L’Amour, Oui ! Mais pour qui ?
Serge Le tendre affectionne les héros de la mythologie depuis l’enfance. Aussi, il prend un grand plaisir à revisiter l’histoire de certains personnages comme Tirésias, Héra. Il porte cette fois son regard sur Pygmalion, un humain, tout entier tourné vers sa passion, la sculpture.
Il reste indifférent aux autres sentiments et n’éprouve pas d’élan pour les plaisirs de la chair. Son père a répudié sa mère lorsqu’il était enfant et les femmes, mêmes très proches, ne l’intéressent pas. Il veut atteindre le sublime dans la sculpture.
Mais les déesses et les dieux aiment à se mêler des affaires humaines. Sur Chypre, c’est Aphrodite qui règne. N’est-pas l’île qui lui est dédiée ? Et la déesse de l’amour va mettre son grain de sel, accéder à des demandes.
À Chypre, alors que Bolos et Anthéos veulent régler le mariage d’Agapé et de Pygmalion, ce dernier ne pense qu’à la sculpture. Il est l’élève de Copias qui voit en lui bien du talent.
Malgré l’interdiction des Propétides du temple d’Éris, Anthéos emmène son fils en bateau pour lui parler mariage. Ce faisant, il a défié Poséidon qui envoie un dragon des mers. L’embarcation coule et Anthéos se noie.
Pygmalion veut sculpter et demande à Agapé, qui n’a d’yeux que pour lui, de poser. Mais il n’arrive à rien de satisfaisant à ses yeux et détruit tout. Il voit, chez son maître, une corne de licorne des mers.

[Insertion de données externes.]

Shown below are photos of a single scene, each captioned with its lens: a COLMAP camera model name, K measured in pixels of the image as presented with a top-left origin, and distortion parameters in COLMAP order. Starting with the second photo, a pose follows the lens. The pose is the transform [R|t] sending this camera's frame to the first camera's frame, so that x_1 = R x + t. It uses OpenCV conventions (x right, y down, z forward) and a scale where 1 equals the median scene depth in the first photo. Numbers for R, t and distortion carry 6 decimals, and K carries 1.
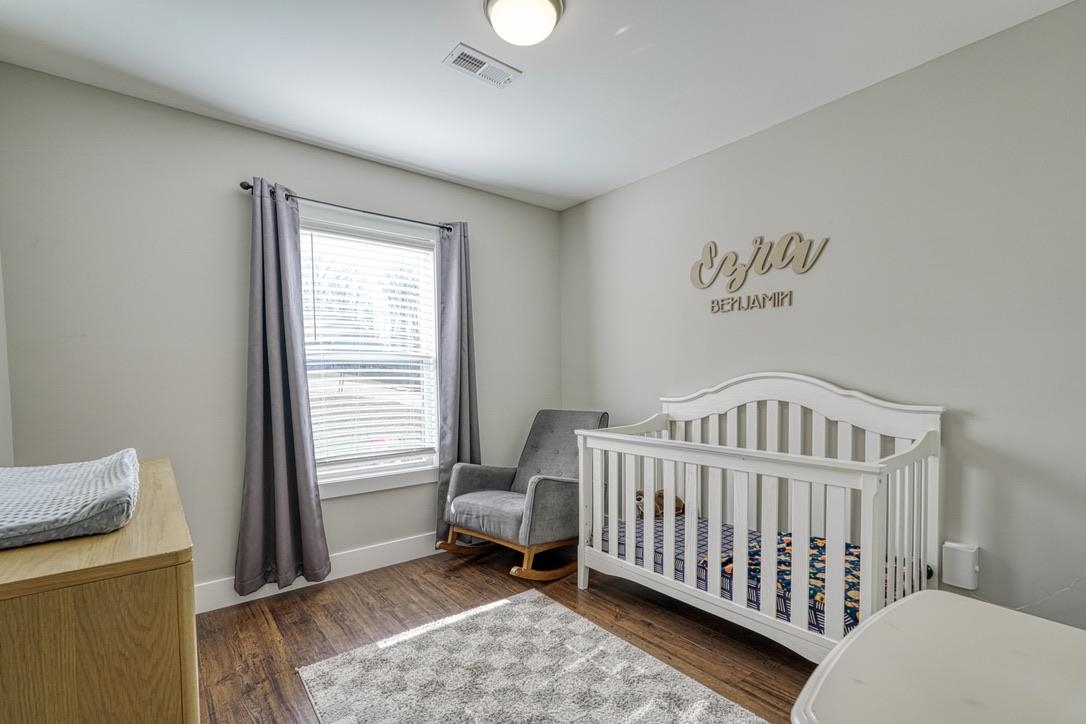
lens RADIAL K [[475.9, 0, 533.8], [0, 475.9, 391.5], [0, 0, 1]] dist [-0.015221, 0.003760]
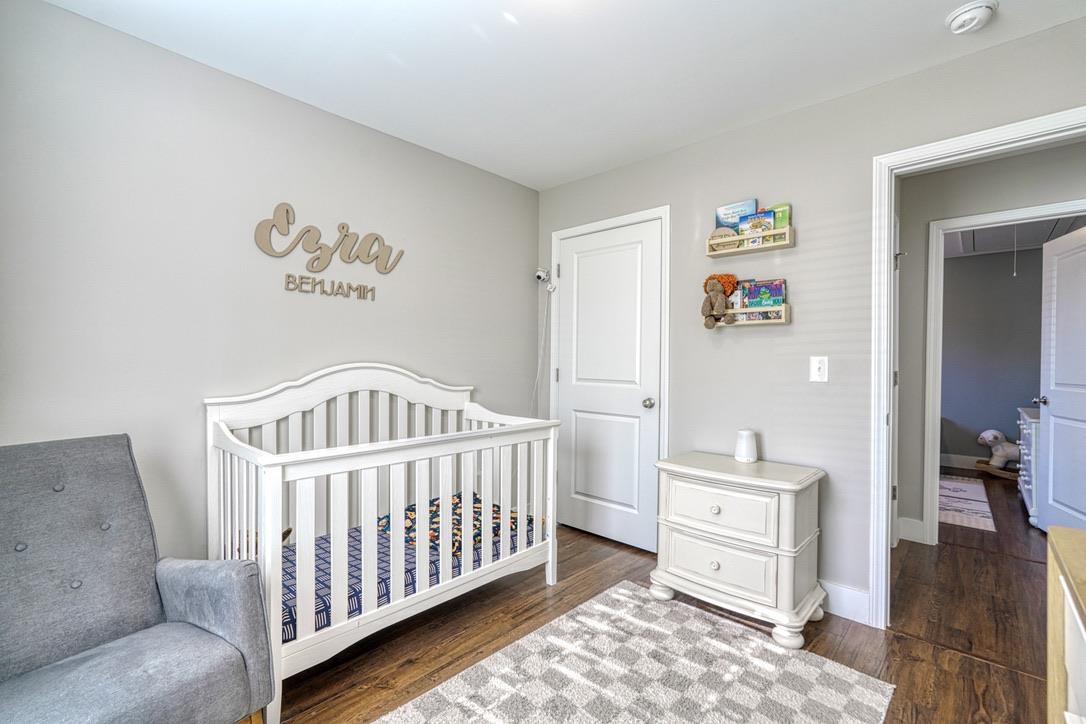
lens RADIAL K [[475.9, 0, 540.3], [0, 475.9, 354.4], [0, 0, 1]] dist [-0.015221, 0.003760]
pose [[-0.138241, 0.024676, 0.990091, -0.555482], [0.028413, 0.999377, -0.020940, -0.027014], [-0.989991, 0.025237, -0.138856, 0.764409]]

C’est à l’issue d’un songe qu’il décide de sculpter l’ivoire et en tire une statue, une image parfaite de la femme qu’il nomme Galatée. Copias est furieux mais il veut la récupérer car elle lui donnera, tant elle est belle, accès à la gloire. Il se tue en fuyant la colère de Pygmalion. Et Agapé…

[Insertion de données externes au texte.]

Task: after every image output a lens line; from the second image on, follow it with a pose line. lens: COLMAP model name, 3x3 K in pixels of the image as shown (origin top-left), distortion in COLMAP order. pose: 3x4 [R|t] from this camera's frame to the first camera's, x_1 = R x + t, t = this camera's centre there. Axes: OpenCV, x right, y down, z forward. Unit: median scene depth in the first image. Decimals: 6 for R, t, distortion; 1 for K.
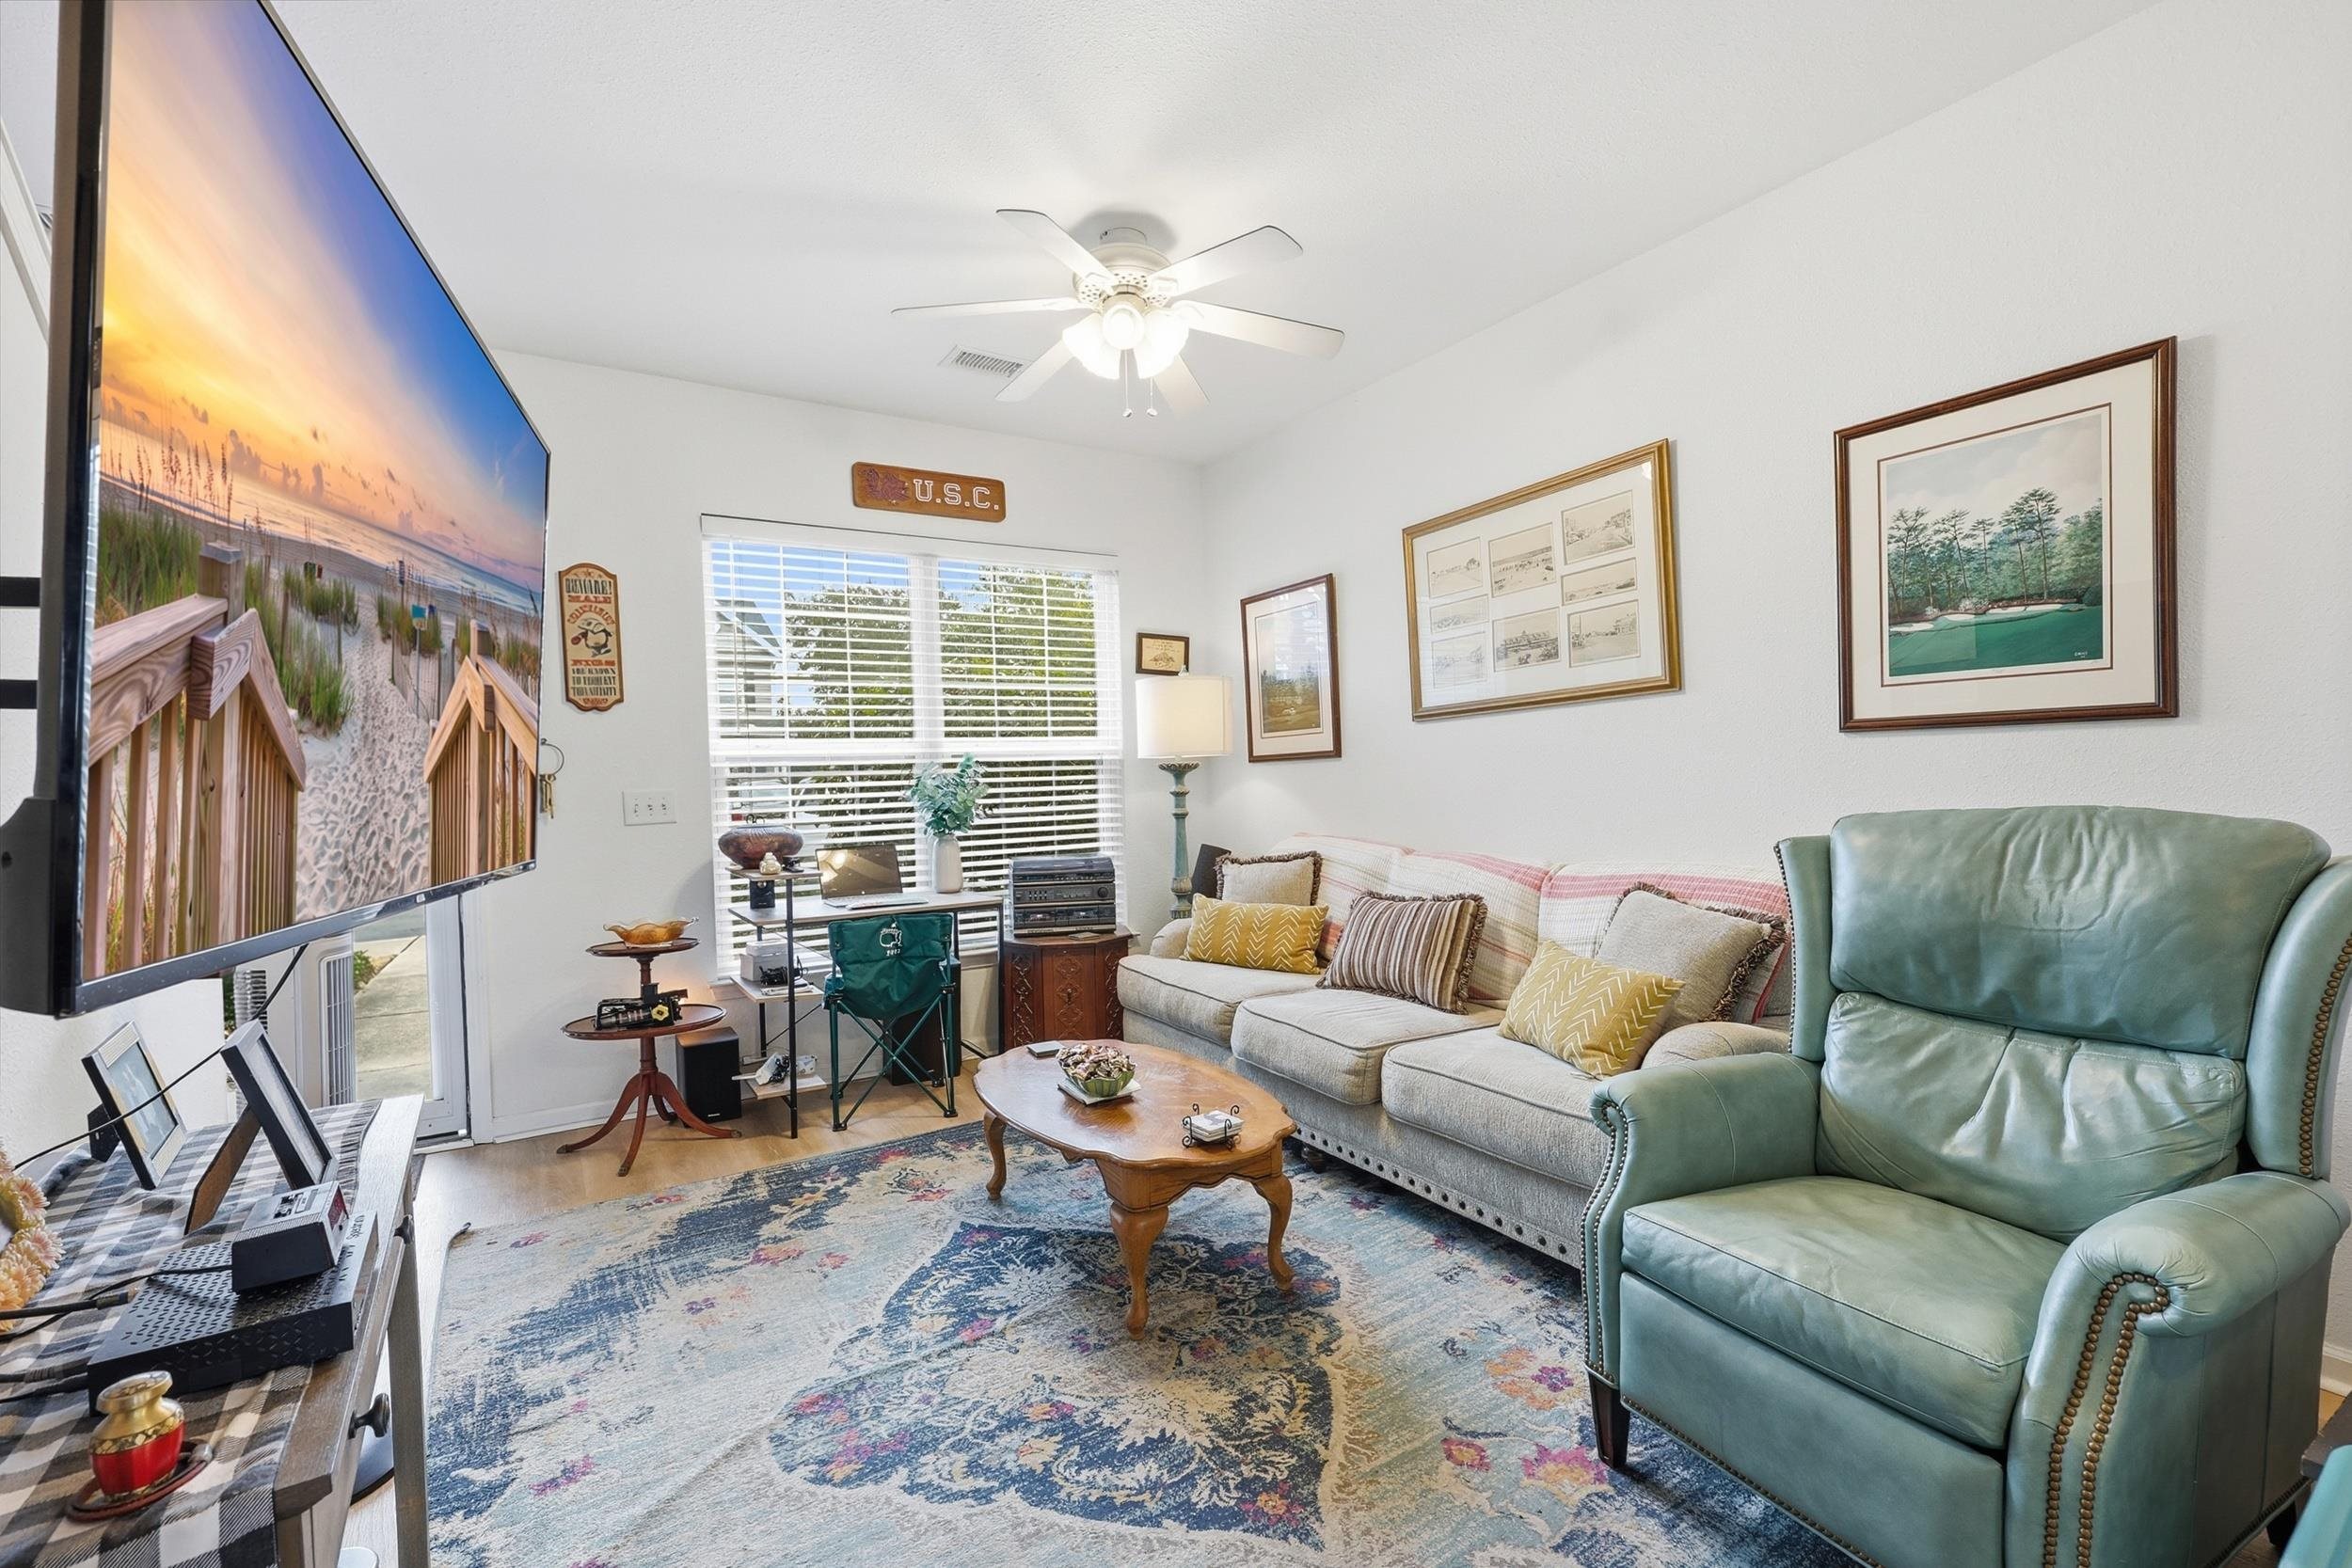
lens RADIAL K [[995.8, 0, 1172.4], [0, 995.8, 805.1], [0, 0, 1]] dist [0.010957, -0.000031]
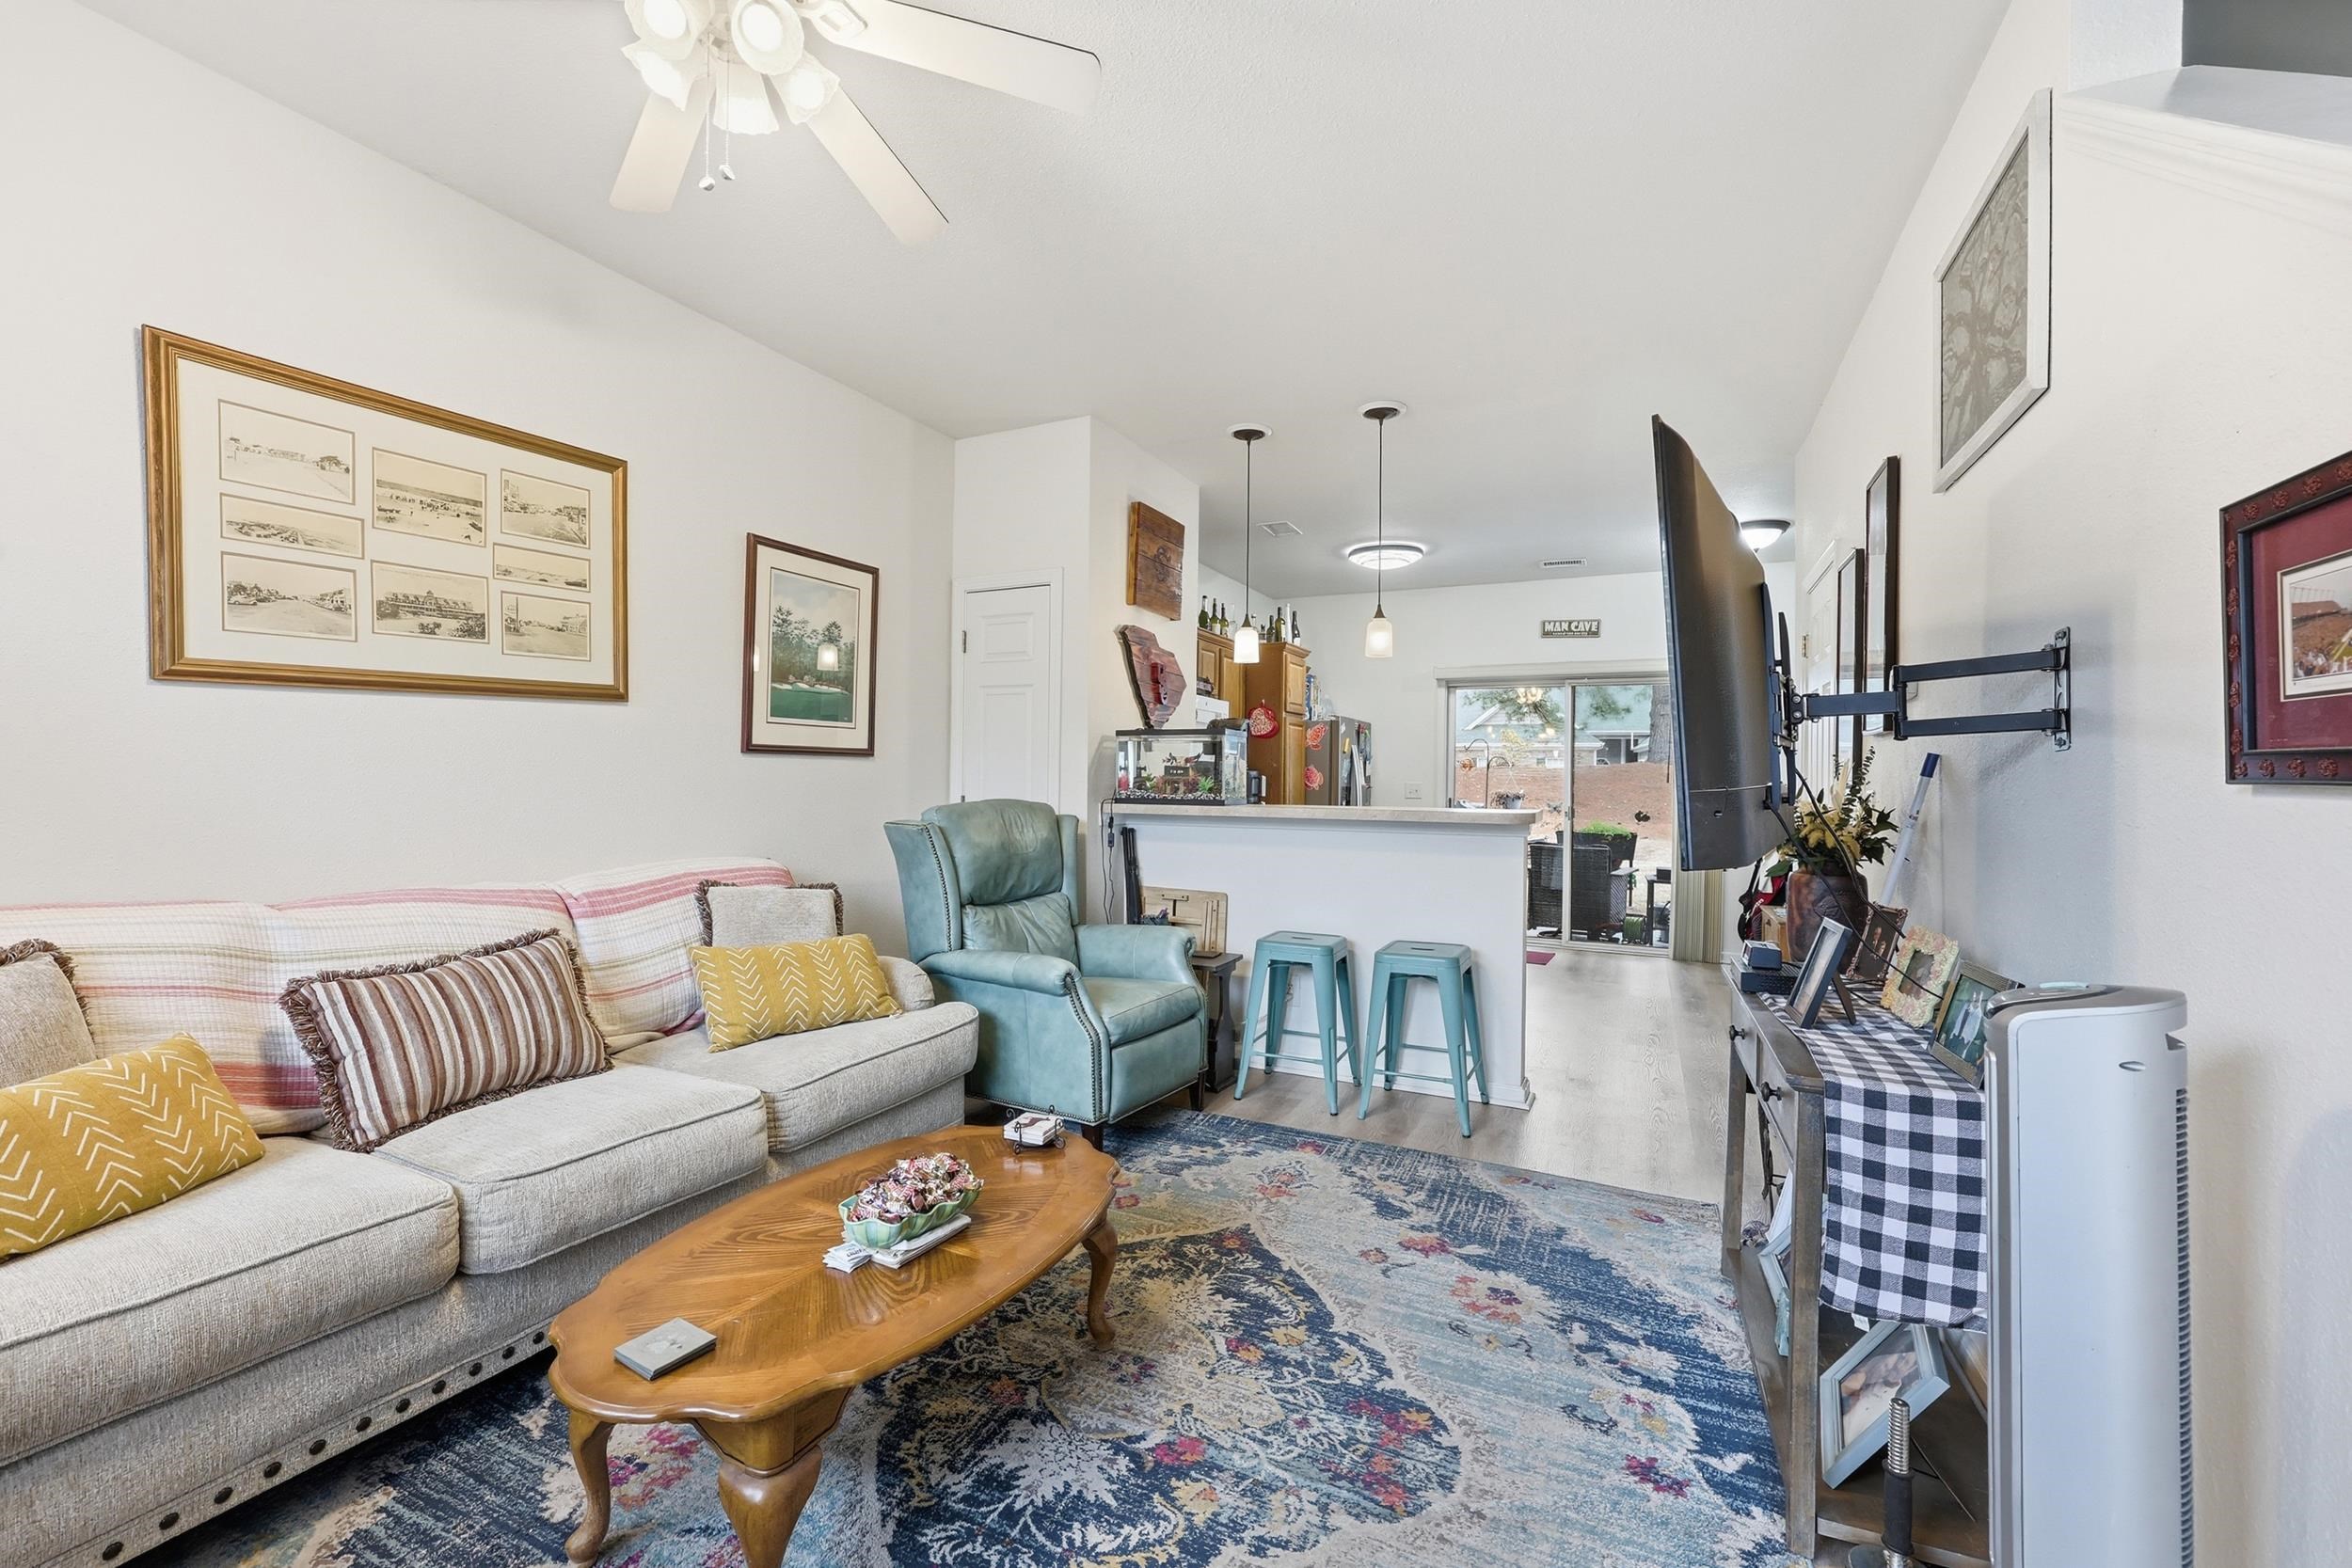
lens RADIAL K [[949.8, 0, 1171.9], [0, 949.8, 775.5], [0, 0, 1]] dist [-0.000580, -0.000089]
pose [[-0.512333, 0.025246, 0.858416, -0.836409], [0.033363, 0.999398, -0.009480, -0.012348], [-0.858139, 0.023782, -0.512867, 1.338922]]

Autour du sculpteur, le scénariste concocte une belle galerie d’individus plus ou moins recommandables. Il développe des rapports incertains, des situations difficiles où la part de l’humanité n’est pas très reluisante. Cependant, il donne une belle place aux femmes avec des sentiments de haute tenue.
Frédéric Peynet, qui s’est fait remarquer avec, par exemple, Les Vestiges de l’aube ou Le Projet Bleiberg (Dargaud), assure un réaliste et une couleur tout aussi réaliste. Il donne une belle expressivité à ses différents protagonistes et les attitudes sont bien rendues. Si la mise en page reste assez classique avec en majorité un découpage en huit/dix vignettes, elle permet une lecture très agréable de l’histoire.
Dans une courte introduction, Serge Le tendre explicite son approche de ce type de récit, l’humanité qu’il souhaite mettre en avant, et surtout prévoit : « …d’autres récits dans lesquels les mythes anciens et modernes s’affronteront… ».
À suivre avec intérêt : la parution annoncée d’Astérios le Minotaure.
serge perraud
Serge Le Tendre (scénario) & Frédéric Peynet (dessin et couleur), Pygmalion et la vierge d’ivoire, Dargaud, mars 2022, 80 p. – 16,50 €.